Письмо действительно было от Пиготти, короткое и еще менее разборчивое, чем всегда. Няня сообщала мне о безнадежном состоянии своего мужа, вскользь говорила о том, что он стал еще более прижимист, и это особенно печально потому, что лишает ее возможности побаловать его так, как бы ей этого хотелось. Она не обмолвилась ни единым словом ни о своей усталости, ни о бессонных ночах, а только рассыпалась в похвалах своему мужу. Все письмо дышало простой, безыскусственной, искренней любовью, а кончалось так: «Шлю свое почтение моему всегда любимому», «Любимый» — эта был я.

Пока я разбирал каракули моей дорогой Пиготти, Стирфорт продолжал есть и пить.

— Да, дело тут плохо, — промолвил он, когда я кончил письмо. — Но ведь солнце заходит каждый день, и люди умирают каждую минуту, а раз такой общий удел, зачем же бояться этого? Если мы будем падать духом каждый раз, когда неизбежная смерть стучится у чьих-либо дверей, то немногого добьемся мы на этом свете. Нет! Вперед по плохой, по хорошей, дороге, — по всякой, какая только встретится! Вперед! Через все преграды — к цели!

— Но к какой же цели? — поинтересовался я.

— Да к той цели, которую вы наметили себе. Итак, смело вперед!

Когда, воскликнув это «вперед», он несколько откинул назад свою красивую голову и, с поднятым стаканом вина, глядел на меня, я увидел на его свежем, обветренном морем лице новое выражение какого-то охватившего его страстного увлеченья. Я хотел было пожурить его за безумную отвагу, с какой он, рискуя жизнью, любит пускаться по бурному морю в штормовую погоду, но я был слишком под впечатлением полученного письма и потому снова вернулся к мыслям о нем.

— Послушайте, Стирфорт, — начал я, — если только в вашем возбужденном состоянии вы в силах выслушать меня…

— Я всегда хозяин своих настроений и готов вас слушать, Маргаритка, — перебил он меня, вставая из-за стола и опять усаживаясь подле камина.

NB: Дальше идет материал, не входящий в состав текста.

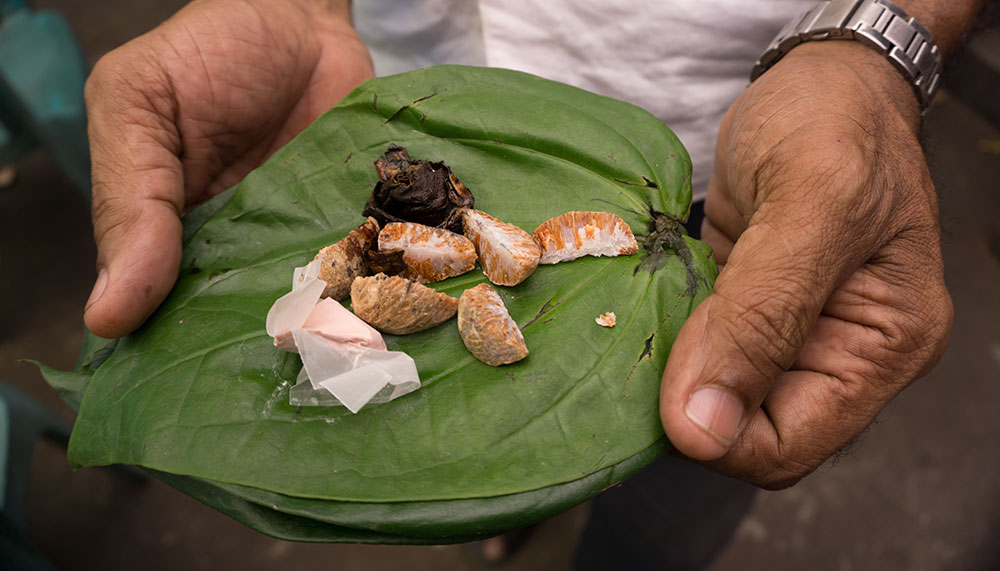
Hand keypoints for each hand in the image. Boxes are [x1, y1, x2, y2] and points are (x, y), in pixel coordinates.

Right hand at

— Вот что я вам скажу, Стирфорт: мне хочется поехать проведать старую няню. Конечно, я не смогу ей быть особенно полезен, не смогу оказать ей какой-нибудь существенной услуги, но она так любит меня, что уже одно мое появление будет для нее утешением и поддержкой. А мне ничего не стоит это сделать для такого старого, верного друга. Не правда ли, будь вы на моем месте, вы охотно пожертвовали бы ради такого случая деньком-другим?

Стирфорт задумался и через некоторое время проговорил:

— Ну что же… Поезжайте! От этого беды не будет.

— Раз вы только что оттуда приехали, Стирфорт, то уговаривать вас ехать со мной, очевидно, бесполезно, правда?

— Совершенно бесполезно, — ответил он. — Мне нужно сегодня же вечером быть дома. Я, давно не видел матушки, и уж совесть начинает мучить меня. Ведь что ни говори, а такая любовь, как ее, к своему блудному сыну что-нибудь да значит. А впрочем, все это пустяки! Скажите, Маргаритка, вы, верно, собираетесь ехать завтра? — спросил он, положив мне руки на плечи.

— Да, хотел бы завтра же.

— Знаете, отложите свою поездку до послезавтра. Мне бы хотелось, чтобы вы побыли у нас несколько дней, и я даже нарочно заехал с целью увезти вас с собой, а вы вдруг улетаете в Ярмут.

— Вам ли, дорогой мой, возмущаться моими «полетами», как вы выражаетесь, — смеясь, заметил я. — Вам ли, который всегда куда-то устремляется с безумной поспешностью!

Стирфорт молча с минуту глядел мне в глаза, потом, продолжая держать за плечи, слегка встряхнул меня и проговорил:

— Ну, решайте, что едете послезавтра, а завтрашний день проведете у нас. Ведь неизвестно, когда мы еще с вами опять увидимся. Решайтесь же! Понимаете, я не хочу остаться с глазу на глаз с Розой Дартль, и вы мне нужны для этого.

— Что ж, вы боитесь, что без меня воспылаете друг к другу слишком горячей любовью?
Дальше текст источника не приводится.